你也可以通过读取文件来测试其中的页面是否真的包含了查询的terms

In [35]:
with open("pa1-data/1/cs276.stanford.edu_", 'r') as f:
    print(f.read())

cs276 information retrieval and web search cs 276 ling 286 information retrieval and web search spring 2011 pandu nayak and prabhakar raghavan lecture 3 units tu th 4 15 5 30 gates b03 tas sonali aggarwal ivan cui valentin spitkovsky and sandeep sripada staff e mail cs276 spr1011 staff lists stanford edu lectures are also available online and on television through scpd sitn course description basic and advanced techniques for text based information systems efficient text indexing boolean and vector space retrieval models evaluation and interface issues web search including crawling link based algorithms and web metadata text web clustering classification text mining syllabus additional information staff contact information piazzza we strongly recommend students to post questions to the course page on www piazzza com instead of sending emails this forum enables students to discuss the questions they encounter in lectures or assignments here is a quick introduction video email if you hav

测试dev queries（提前构建好的查询与结果）是否正确 (1%)

In [36]:
for i in range(1, 9):
    with open('dev_queries/query.' + str(i)) as q:
        query = q.read()
        my_results = [os.path.normpath(path) for path in BSBI_instance.retrieve(query)]
        with open('dev_output/' + str(i) + '.out') as o:
            reference_results = [os.path.normpath(x.strip()) for x in o.readlines()]
            assert my_results == reference_results, "Results DO NOT match for query: "+query.strip()
        print("Results match for query:", query.strip())
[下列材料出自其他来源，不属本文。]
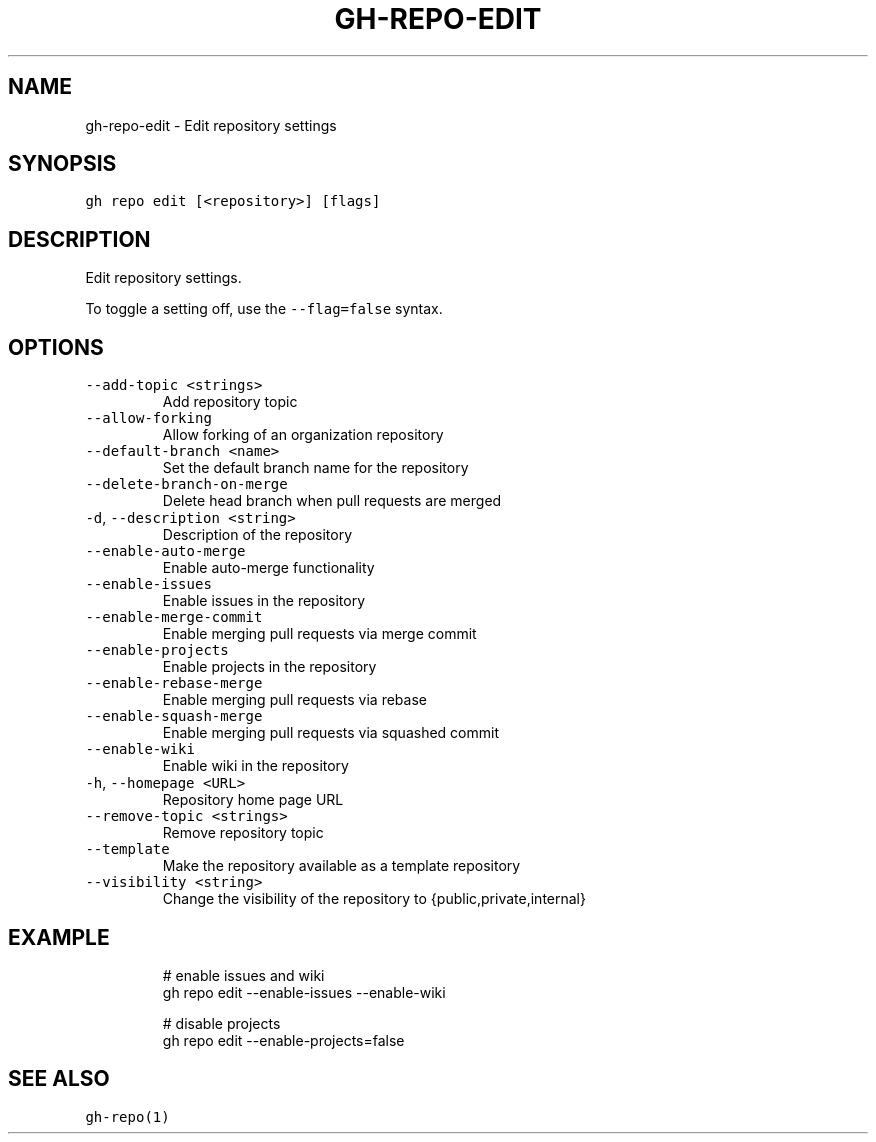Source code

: .nh
.TH "GH-REPO-EDIT" "1" "Oct 2022" "GitHub CLI 2.18.1" "GitHub CLI manual"

.SH NAME
.PP
gh-repo-edit - Edit repository settings


.SH SYNOPSIS
.PP
\fB\fCgh repo edit [<repository>] [flags]\fR


.SH DESCRIPTION
.PP
Edit repository settings.

.PP
To toggle a setting off, use the \fB\fC--flag=false\fR syntax.


.SH OPTIONS
.TP
\fB\fC--add-topic\fR \fB\fC<strings>\fR
Add repository topic

.TP
\fB\fC--allow-forking\fR
Allow forking of an organization repository

.TP
\fB\fC--default-branch\fR \fB\fC<name>\fR
Set the default branch name for the repository

.TP
\fB\fC--delete-branch-on-merge\fR
Delete head branch when pull requests are merged

.TP
\fB\fC-d\fR, \fB\fC--description\fR \fB\fC<string>\fR
Description of the repository

.TP
\fB\fC--enable-auto-merge\fR
Enable auto-merge functionality

.TP
\fB\fC--enable-issues\fR
Enable issues in the repository

.TP
\fB\fC--enable-merge-commit\fR
Enable merging pull requests via merge commit

.TP
\fB\fC--enable-projects\fR
Enable projects in the repository

.TP
\fB\fC--enable-rebase-merge\fR
Enable merging pull requests via rebase

.TP
\fB\fC--enable-squash-merge\fR
Enable merging pull requests via squashed commit

.TP
\fB\fC--enable-wiki\fR
Enable wiki in the repository

.TP
\fB\fC-h\fR, \fB\fC--homepage\fR \fB\fC<URL>\fR
Repository home page URL

.TP
\fB\fC--remove-topic\fR \fB\fC<strings>\fR
Remove repository topic

.TP
\fB\fC--template\fR
Make the repository available as a template repository

.TP
\fB\fC--visibility\fR \fB\fC<string>\fR
Change the visibility of the repository to {public,private,internal}


.SH EXAMPLE
.PP
.RS

.nf
# enable issues and wiki
gh repo edit --enable-issues --enable-wiki

# disable projects
gh repo edit --enable-projects=false


.fi
.RE


.SH SEE ALSO
.PP
\fB\fCgh-repo(1)\fR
Results match for query: we are
Results match for query: stanford class
Results match for query: stanford students
Results match for query: very cool
Results match for query: the
Results match for query: a
Results match for query: the the
Results match for query: stanford computer science


如果出现了错误，可以通过以下代码比较输出与正确结果的差异

In [37]:
set(my_results) - set(reference_results)

set()

In [38]:
set(reference_results) - set(my_results)

set()

确保你构建自己的查询来测试所有可能的边界情况，例如数据集中没有出现的terms，或者拖慢合并的频繁出现的terms。

# 索引压缩  (30%)

# 报告

在索引压缩部分是使用了gap-encoding压缩编码，具体是只存文档Id列表中的第一个doc_id和之后每两项之间的差距。这样会使得存储的数都比较小，使用二进制中每七个bit来表示一个gap中的一段，最高位表示是否结束这个gap的读取的标志位，可以节省存储空间，并且编码解码唯一确定。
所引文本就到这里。